PROBLEM TO SOLVE: Where does the word "left" show up in the data? Please find each such line and copy it.

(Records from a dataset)

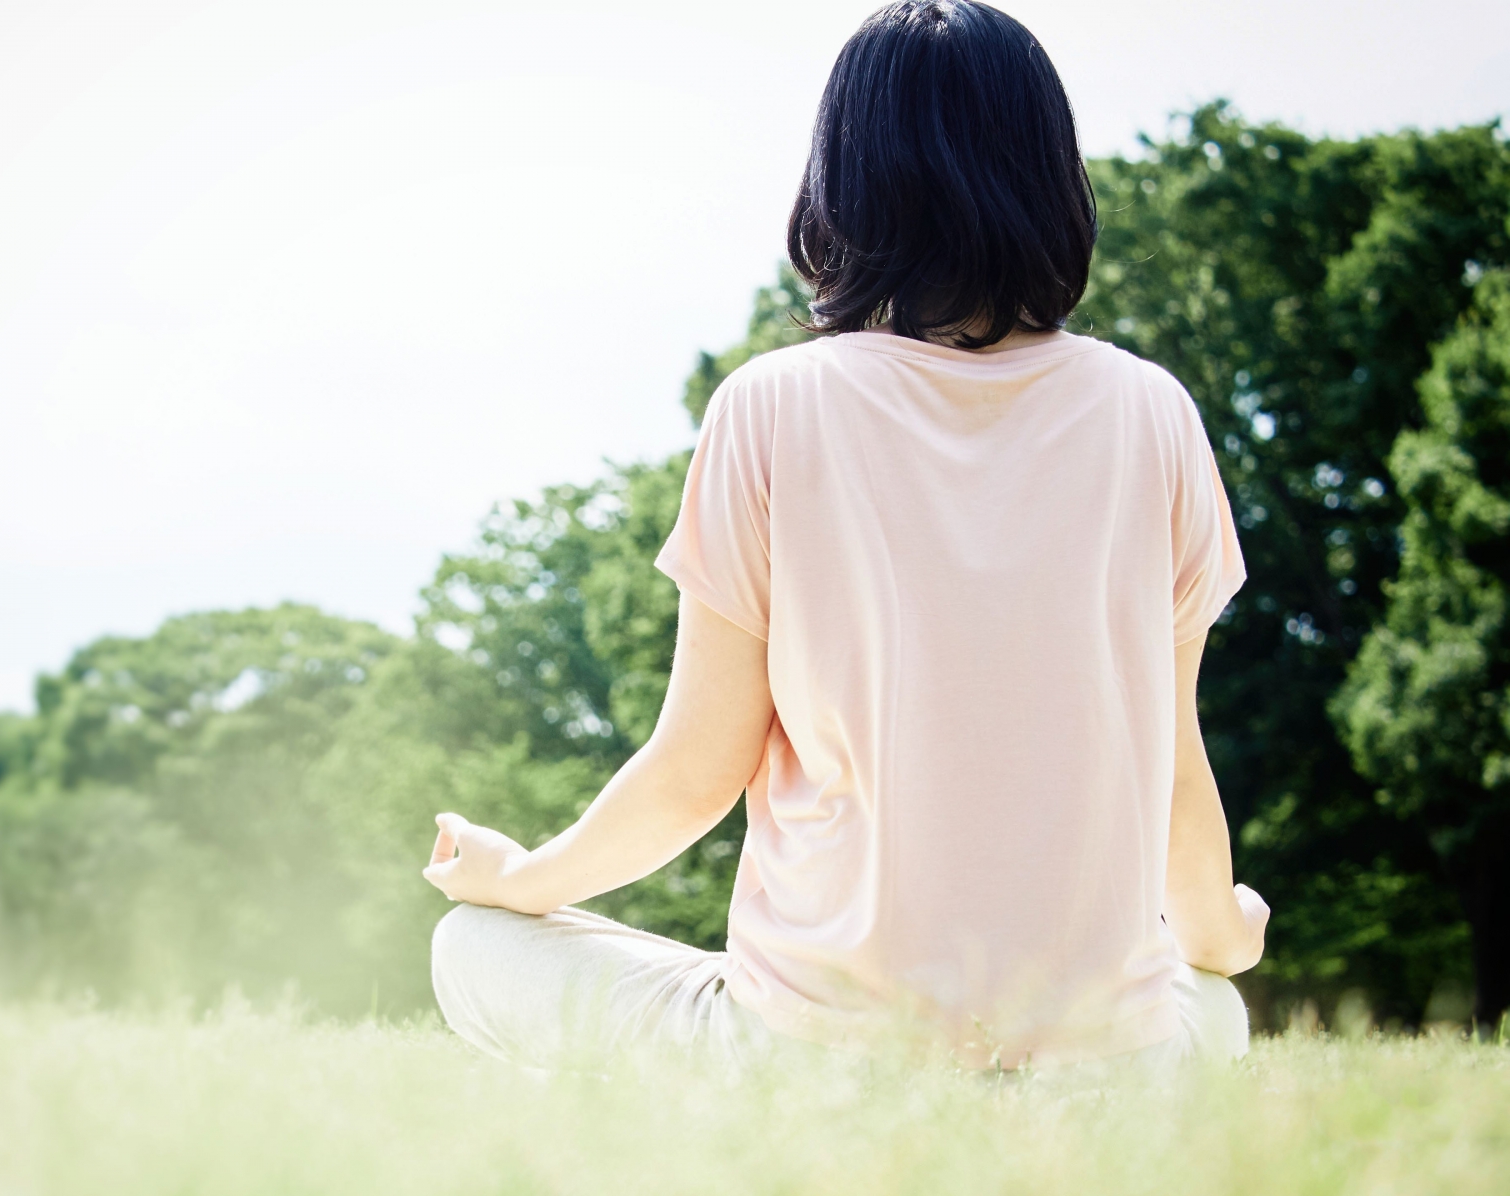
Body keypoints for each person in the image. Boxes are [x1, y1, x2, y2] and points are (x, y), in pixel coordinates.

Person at [421, 0, 1270, 1073]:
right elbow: (1170, 757)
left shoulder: (771, 406)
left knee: (472, 945)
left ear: (843, 185)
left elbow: (696, 770)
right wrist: (1222, 934)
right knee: (1213, 1008)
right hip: (1099, 1068)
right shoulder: (1155, 413)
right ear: (1054, 178)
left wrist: (522, 876)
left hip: (823, 1062)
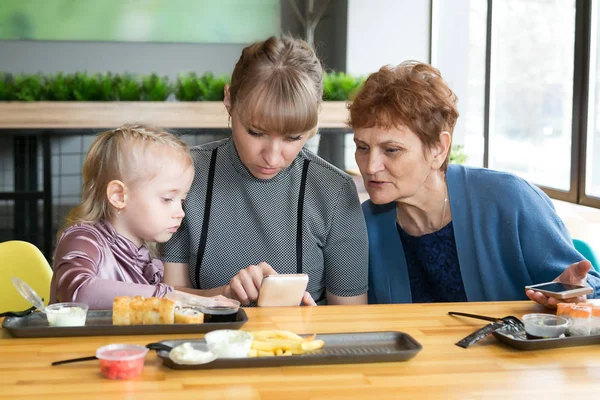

WRITTEN REPLY:
left shoulder: (771, 406)
left knee: (472, 945)
left ear: (843, 185)
left elbow: (696, 770)
left wrist: (522, 876)
left hip: (823, 1062)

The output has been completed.